*Material provided*:
--- START ---

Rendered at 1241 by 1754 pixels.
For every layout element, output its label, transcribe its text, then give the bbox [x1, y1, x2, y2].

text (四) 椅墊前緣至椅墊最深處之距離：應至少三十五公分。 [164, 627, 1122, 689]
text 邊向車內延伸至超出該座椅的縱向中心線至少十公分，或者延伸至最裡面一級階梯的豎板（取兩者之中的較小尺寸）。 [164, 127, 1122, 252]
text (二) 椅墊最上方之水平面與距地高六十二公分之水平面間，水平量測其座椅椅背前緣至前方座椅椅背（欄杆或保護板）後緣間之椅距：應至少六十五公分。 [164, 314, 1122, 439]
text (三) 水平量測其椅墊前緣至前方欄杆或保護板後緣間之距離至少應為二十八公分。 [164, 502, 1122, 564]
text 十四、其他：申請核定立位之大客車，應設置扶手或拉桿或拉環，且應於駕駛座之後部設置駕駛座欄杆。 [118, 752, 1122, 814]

--- END ---

*Exercise directions*:
Convert each line of the data above into a Markdown table with two columns, Row and Entry, numbering the rows and omitting blank lines.

*Answer to this task*:
| Row | Entry |
|---|---|
| 1 | Rendered at 1241 by 1754 pixels. |
| 2 | For every layout element, output its label, transcribe its text, then give the bbox [x1, y1, x2, y2]. |
| 3 | text (四) 椅墊前緣至椅墊最深處之距離：應至少三十五公分。 [164, 627, 1122, 689] |
| 4 | text 邊向車內延伸至超出該座椅的縱向中心線至少十公分，或者延伸至最裡面一級階梯的豎板（取兩者之中的較小尺寸）。 [164, 127, 1122, 252] |
| 5 | text (二) 椅墊最上方之水平面與距地高六十二公分之水平面間，水平量測其座椅椅背前緣至前方座椅椅背（欄杆或保護板）後緣間之椅距：應至少六十五公分。 [164, 314, 1122, 439] |
| 6 | text (三) 水平量測其椅墊前緣至前方欄杆或保護板後緣間之距離至少應為二十八公分。 [164, 502, 1122, 564] |
| 7 | text 十四、其他：申請核定立位之大客車，應設置扶手或拉桿或拉環，且應於駕駛座之後部設置駕駛座欄杆。 [118, 752, 1122, 814] |